Figuring out how to walk quickly from A to B is easy. Just plug two addresses into your favorite map app, and off you go. But sometimes getting to a place as quickly as possible isn’t the priority. At least, so thought Barcelona-based Yahoo! Labs researcher Daniele Quercia (TED Talk: Happy maps). Along with two colleagues, Rossano Schifanella and Luca Maria Aiello, he decided to try and code a mapping algorithm that could recommend a “happy” route.
What? How? By using metadata from social media photos and by getting thousands of volunteers to vote on images of a city’s streets, the team built a model that can suggest beautiful, quiet and happy routes. So far, they’ve applied the happy model to high-trafficked areas of Berlin, Boston, London and Torino. Take a look:
Fast route: 4 kilometers (47 minutes)
Happy route: 4.5 kilometers (55 minutes)
Why this’ll make you happy: The happy path takes you from the city’s Humboldt University, where you can browse in one of the country’s largest college libraries. The short route plows along the traffic-filled Karl-Liebknecht-Strasse and Karl-Marx-Allee, while the happy route takes you through a beautiful tree-lined plaza by St. Mary’s, one of the oldest churches in Berlin, and through Alexanderplatz, Berlin’s iconic commercial city center. You’ll end up at the community center and arts space called Alte Feuerwache (the Old Firehouse).
Fast route: 1.5 kilometers (17 minutes)
Happy route: 1.5 kilometers (19 minutes)
Why this’ll make you happy: As you walk from the historic home of colonial American patriot Paul Revere to the gold-domed state capital, skip the shortest route, which goes along car-lined Sudbury and Somerset Streets, and instead take a walk past two city landmarks. Faneuil Hall has been a meeting place and marketplace since 1742 — check out the grasshopper weathervane that still sits on top of the building. This route, just two minutes longer, also takes you past the Old State House and the square where a confrontation between British soldiers and an angry mob turned deadly … and sparked a revolution.
Fast route: 4.0 kilometers (46 minutes)
Happy route: 4.5 kilometers (53 minutes)
Why this’ll make you happy: The shortest path from the Euston Square Underground station to the Tate Modern gallery starts by taking you along busy Gower Street. But add six minutes to your route, and you can wend your way to the modern art on a quieter path: Saunter along the parallel, less busy Gordon Street and walk past Gordon and Russell Squares. Instead of taking the Strand, full of people and cars, walk along historic and beautiful Fleet Street, the storied former home of London’s newspaper industry.
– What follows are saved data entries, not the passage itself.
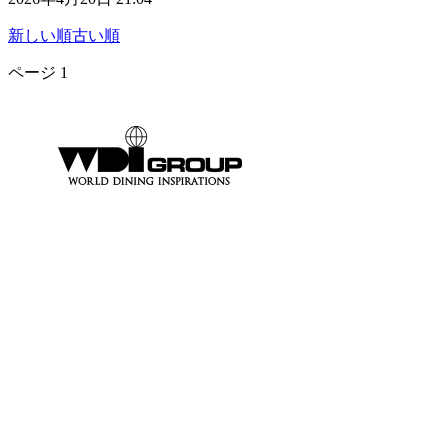
新しい順
古い順
ページ
1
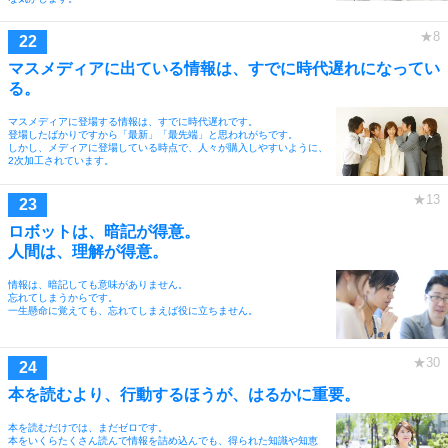
マスメディアに出ている情報は、すでに時代遅れになってい
る。
マスメディアに登場する情報は、すでに時代遅れです。
登場したばかりですから「最新」「最先端」と思われがちです。
しかし、メディアに登場している時点で、人々が購入しやすいように、
2次加工されています。
ロボットは、暗記が得意。
人間は、理解が得意。
情報は、暗記しても意味がありません。
忘れてしまうからです。
一生懸命に覚えても、忘れてしまえば役に立ちません。
本を読むより、行動するほうが、はるかに重要。
本を読むだけでは、まだゼロです。
本をいくらたくさん読んで情報を詰め込んでも、得られた知識や知恵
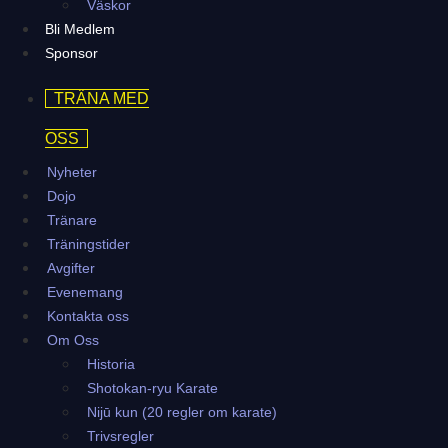
Väskor
Bli Medlem
Sponsor
TRÄNA MED
OSS
Nyheter
Dojo
Tränare
Träningstider
Avgifter
Evenemang
Kontakta oss
Om Oss
Historia
Shotokan-ryu Karate
Nijū kun (20 regler om karate)
Trivsregler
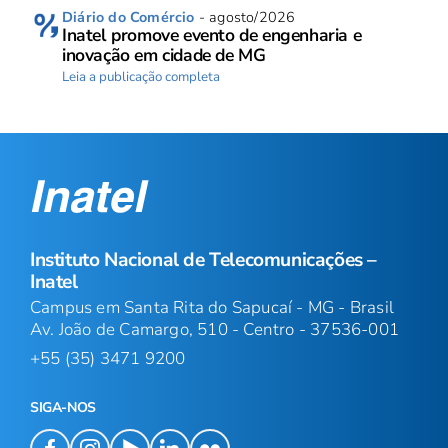
Diário do Comércio
- agosto/2026
Inatel promove evento de engenharia e
inovação em cidade de MG
Leia a publicação completa
Instituto Nacional de Telecomunicações –
Inatel
Campus em Santa Rita do Sapucaí - MG - Brasil
Av. João de Camargo, 510 - Centro - 37536-001
+55 (35) 3471 9200
SIGA-NOS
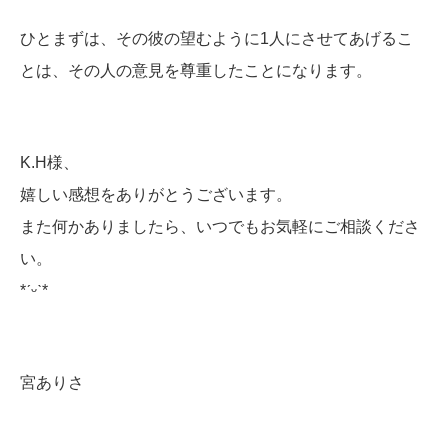
ひとまずは、その彼の望むように1人にさせてあげるこ
とは、その人の意見を尊重したことになります。
K.H様、
嬉しい感想をありがとうございます。
また何かありましたら、いつでもお気軽にご相談くださ
い。
*ˊᵕˋ*
宮ありさ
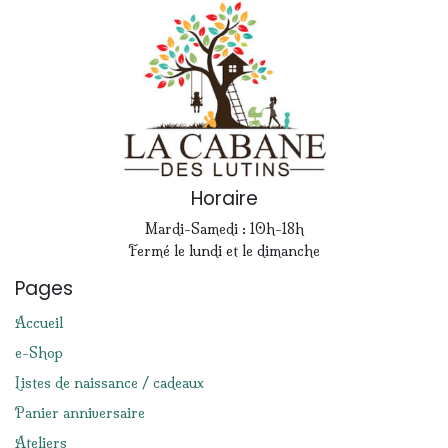
Horaire
Mardi-Samedi : 10h-18h
Fermé le lundi et le dimanche
Pages
Accueil
e-Shop
Listes de naissance / cadeaux
Panier anniversaire
Ateliers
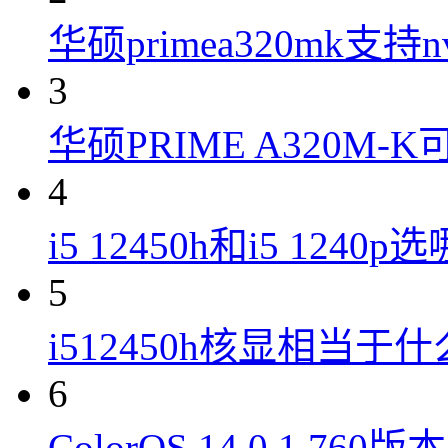
华硕primea320mk支持n
3
华硕PRIME A320M
4
i5 12450h和i5 1240
5
i512450h核显相当于
6
ColorOS 14.0.1.7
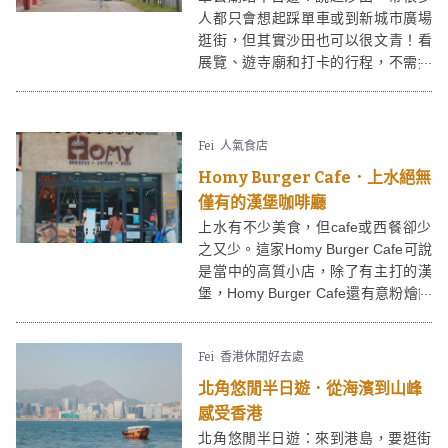
人都只會想起踩單車或到新城市廣場
逛街，但其實沙田也可以很文青！看
展覽、遊寺廟和打卡的行程，不需搭
車，只要一條散步路線便能滿足──一
起跟著這條路線，在車公廟週邊來個
輕鬆的半日遊吧！
Fei
人氣食店
Homy Burger Cafe．上水絕無
僅有的漢堡咖啡廳
上水有不少美食，但cafe或西餐卻少
之又少。這家Homy Burger Cafe可說
是當中的高質小店，除了有主打的漢
堡，Homy Burger Cafe還有意粉燴飯
等餐點，選擇十分多！
Fei
香港休閒好去處
北角悠閒半日遊．從海濱到山峰
感受香港
北角悠閒半日遊：來到港島，要逛街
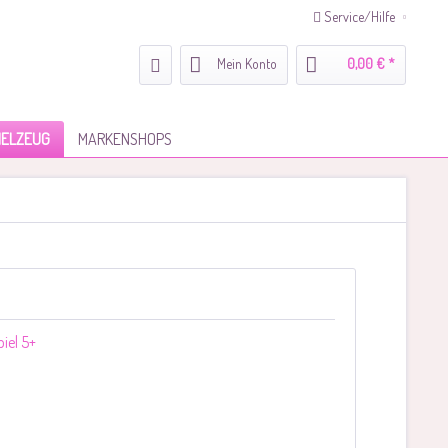
Service/Hilfe
Mein Konto
0,00 € *
IELZEUG
MARKENSHOPS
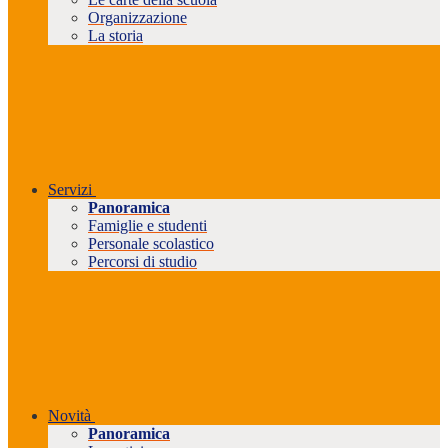
Organizzazione
La storia
Servizi
Panoramica
Famiglie e studenti
Personale scolastico
Percorsi di studio
Novità
Panoramica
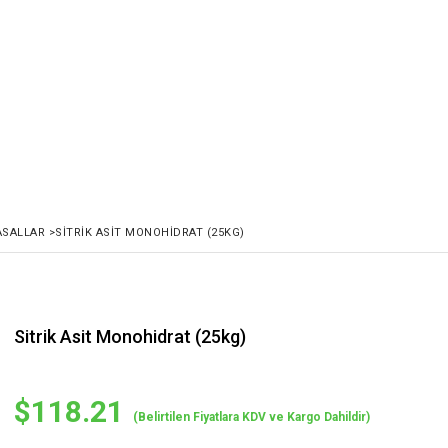
ASALLAR
>
SITRIK ASIT MONOHIDRAT (25KG)
Sitrik Asit Monohidrat (25kg)
$118.21
(Belirtilen Fiyatlara KDV ve Kargo Dahildir)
Fast route: 1.5 kilometers (18 minutes)
Happy route: 2.0 kilometers (25 minutes)
Why this’ll make you happy: The Mole Antonelliana in Torino, or Turin, is a 19th-century tower with a museum of cinema inside. Spend a couple hours looking at old Italian movie posters, then walk over to the Piazza della Repubblica, also called Porta Palazzo, to check out what’s possibly the largest street market in Europe. The shortest path takes Corso San Maurizio and Corso Regina Margherita, two of the most trafficked roads in the city. By contrast, the happy path takes seven extra minutes and passes through Giardini Reali, the gardens behind the Royal Palace, and around Piazza Castello, the historic main square, where you can spend some time in the 13th-century Madama Palace before completing your route through the small stone streets of the Roman quarter.